__DAFTAR TUGAS__
**A)** Kembalikan salinan persis bagian dari berita sertifikasi halal yang diawali kata-kata berisi "Sebelumnya sertifikasi halal" dan diakhiri dengan "pemberi sertifikasi halal.".
**B)** Dalam berita sertifikasi halal, badan apa yang melaksanakan sertifikasi halal setelah UU JPH berlaku?
**C)** Lanjutkan berita sertifikasi halal, dimulai setelah kalimat terakhir yang ada.

__POTONGAN TEKS__
Reporter: Abdul Basith Bardan | Editor: Herlina Kartika Dewi
KONTAN.CO.ID - JAKARTA. Komisi VIII DPR menyoroti perebutan kewenangan dalam sertifikasi halal.
Sebelumnya sertifikasi halal dilakukan secara suka rela melalui Lembaga Pengkajian Pangan Obat-obatan dan Kosmetika Majelis Ulama Indonesia (Lppom MUI). Setelah ada Undang Undang nomor 33 tahun 2014 tentang Jaminan Produk Halal (UU JPH), sertifikasi halal menjadi wajib dan dilakukan oleh Badan Penyelenggara JPH (BPJPH).
"Kendala yang saya lihat bahwa kesan saya, MUI belum ikhlas," ujar Anggota Komisi VIII DPR Nanang Samodra saat rapat dengan BPJPH, Selasa (14/7).
Baca Juga: BPJPH berharap RUU Cipta Kerja bisa pangkas prosedur sertifikasi produk halal
Menurut Nanang, hal ini terlihat dari gugatan yang dilakukan MUI terhadap UU tersebut. Meskipun pada akhirnya BPJPH tetap mendapat legitimasi sebagai lembaga pemberi sertifikasi halal.

__DATA YANG DITAMPILKAN__
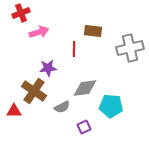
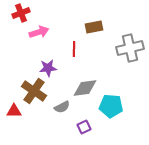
brown rectangle: moved 1 px right, 4 px up; rotated 18 degrees counterclockwise
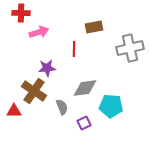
red cross: rotated 24 degrees clockwise
purple star: moved 1 px left
gray semicircle: rotated 84 degrees counterclockwise
purple square: moved 4 px up
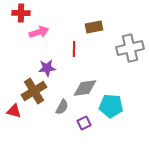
brown cross: rotated 25 degrees clockwise
gray semicircle: rotated 49 degrees clockwise
red triangle: rotated 14 degrees clockwise
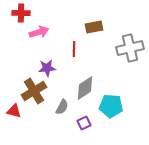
gray diamond: rotated 25 degrees counterclockwise
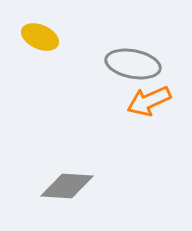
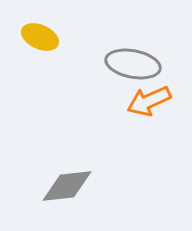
gray diamond: rotated 10 degrees counterclockwise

__JAWABAN SOAL__
**A)**
Sebelumnya sertifikasi halal dilakukan secara suka rela melalui Lembaga Pengkajian Pangan Obat-obatan dan Kosmetika Majelis Ulama Indonesia (Lppom MUI). Setelah ada Undang Undang nomor 33 tahun 2014 tentang Jaminan Produk Halal (UU JPH), sertifikasi halal menjadi wajib dan dilakukan oleh Badan Penyelenggara JPH (BPJPH).
"Kendala yang saya lihat bahwa kesan saya, MUI belum ikhlas," ujar Anggota Komisi VIII DPR Nanang Samodra saat rapat dengan BPJPH, Selasa (14/7).
Baca Juga: BPJPH berharap RUU Cipta Kerja bisa pangkas prosedur sertifikasi produk halal
Menurut Nanang, hal ini terlihat dari gugatan yang dilakukan MUI terhadap UU tersebut. Meskipun pada akhirnya BPJPH tetap mendapat legitimasi sebagai lembaga pemberi sertifikasi halal.

**B)** Badan Penyelenggara JPH (BPJPH).

**C)**
Menurutnya, kondisi tersebut dinilai mengganggu kerja BPJPH. Pasalnya dalam proses sertifikasi halal dibutuhkan auditor halal yang mengoperasikan Lembaga Pemeriksa Halal (LPH).
Saat ini terdapat 266 calon auditor yang sudah diberi pendidikan oleh BPJPH untuk menempati 77 LPH. Namun, hak itu terbentur belum dilakukannya uji kompetensi yang hanya bisa dilakukan oleh MUI sesuai UU 33/2014.
"Pendekatan persuasif sebaiknya dilakukan dengan MUI, sharing MUI melakukan apa," terang Nanang.
Menanggapi hal tersebut Kepala BPJPH Sukoso memastikan telah melakukan pendekatan dengan MUI. Bahkan telah mengirim surat resmi untuk segera dilakukan uji kompetensi auditor halal.
"Kamu sudah melakukan pendekatan dan sudah mengirim surat tiga kali tapi tidak ada jawaban," ungkap Sukoso.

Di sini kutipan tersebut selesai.